Well here I am a year later and it’s time for the dreaded check ups. It was easy throughout the year to forget that I had cancer…easy to wash it all away in busyness…but Friday was my reminder day. Yes, this is a part of my life and yes, I need to continue to manage it. So from what I was told initial tests look good. BUT there is a series of things I need to do before we know I’m in the clear…at least for another six months.
If cancer is going to reoccur it is most likely to reoccur sooner rather than later so I have to go through the long testing process. It goes a little like this….
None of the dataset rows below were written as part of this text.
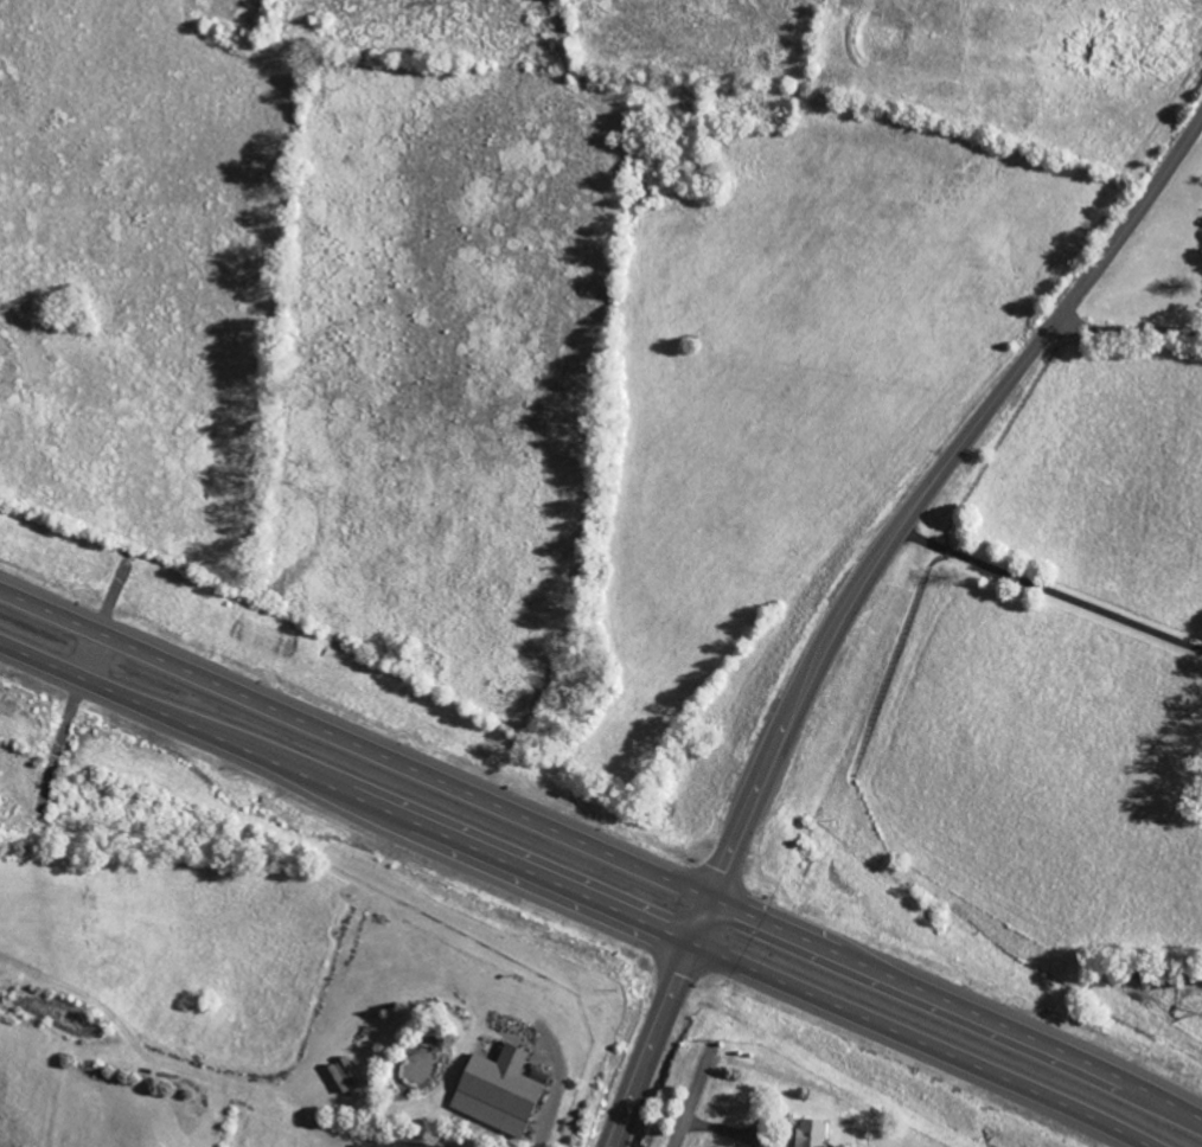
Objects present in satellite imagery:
road: (1129, 324)
road: (1049, 592)
road: (851, 600)
road: (602, 849)
road: (580, 893)
building: (342, 1072)
building: (496, 1090)
building: (808, 1132)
Today I start the low iodine diet. I will be on this through April 7th….the diet is not fun but it’s do-able.
This diet and other things I have to do is to get my body ready to accept and devour the radioactive iodine. To do that I have to be HUNGRY, HUNGRY for iodine…hence the diet. Last time I also went off of my medication. That was the worst part of the whole process. I was a zombie, over emotional and exhausted. This time, I’m not going off my meds. Instead I am driving to Lacrosse for a shot…well actually two shots. I go on Monday the 3rd then again on Tuesday the 4th. Wednesday the 5th I am back to Lacrosse to take the Radio Active Iodine pill and Friday back again for the scan. The scan machine is something like this….
For us, the trip to Lacrosse is two hours away….so over the course of a week, I’ll be in the car for 16 hours traveling between the clinic and home. It’s all do-able but I feel bad as providing childcare is not possible. I begged and pleaded for the shots to be able to happen at a closer to me satellite location but the doctor said that it’s $1400 per shot and they won’t let someone who doesn’t do it regularly administer them as if it wasn’t done according to protocol, insurance won’t cover a second shot. As far as the Radio Active Iodine, satellite clinics don’t have the facility to store them.
I thought I would be able to work Thursday but was told that I’d likely be exhausted and that being I was radioactive, I can’t have babies sit on my lap or in really close proximity.
So there you have it…I have a week off of childcare. It’s not what I thought was going to happen…not what I wanted to happen but here it is happening.
I debated and debated about simply going off of my medicine rather than taking the shots like I did last time but I was so miserable. I was so run down I ended up in the ER and was a crying, blubbering mess. Kalissa and Hubby both had no clue what to with me. The complete exhaustion lasted for two full weeks and after I was still far from feeling good. It took closer to 6 weeks before I was feeling like myself. My doctor said that it wasn’t the Radioactive Iodine that does that…it’s the going off of meds that does.
This time I suspect having a week or so of feeling slow but not the complete exhaustion. That sounds so much better even if it means long car rides and an inconvenience for my childcare families.
This scan will “light” on any thyroid cells that might be remaining and might have traveled in my body. If something does “light” then that means I have cancer again and that I will have to go through the Radio Active Iodine treatment again. My doctor says that all along my numbers have been good and my body has reacted favorably to treatments so although it is always a possibility, she doesn’t expect that anything will “light”.
This is good news.
Better news is that if nothing “lights”, I likely won’t have to go through this process again unless my blood test numbers flair or something else occurs. I will however have to be back and forth to Lacrosse every six months for a few years and if we continue to get good blood readings, that will eventually spread out to yearly.
We have a plan and will have to work the plan. I don’t love it but it is all do-able and in the scheme of things, no big deal.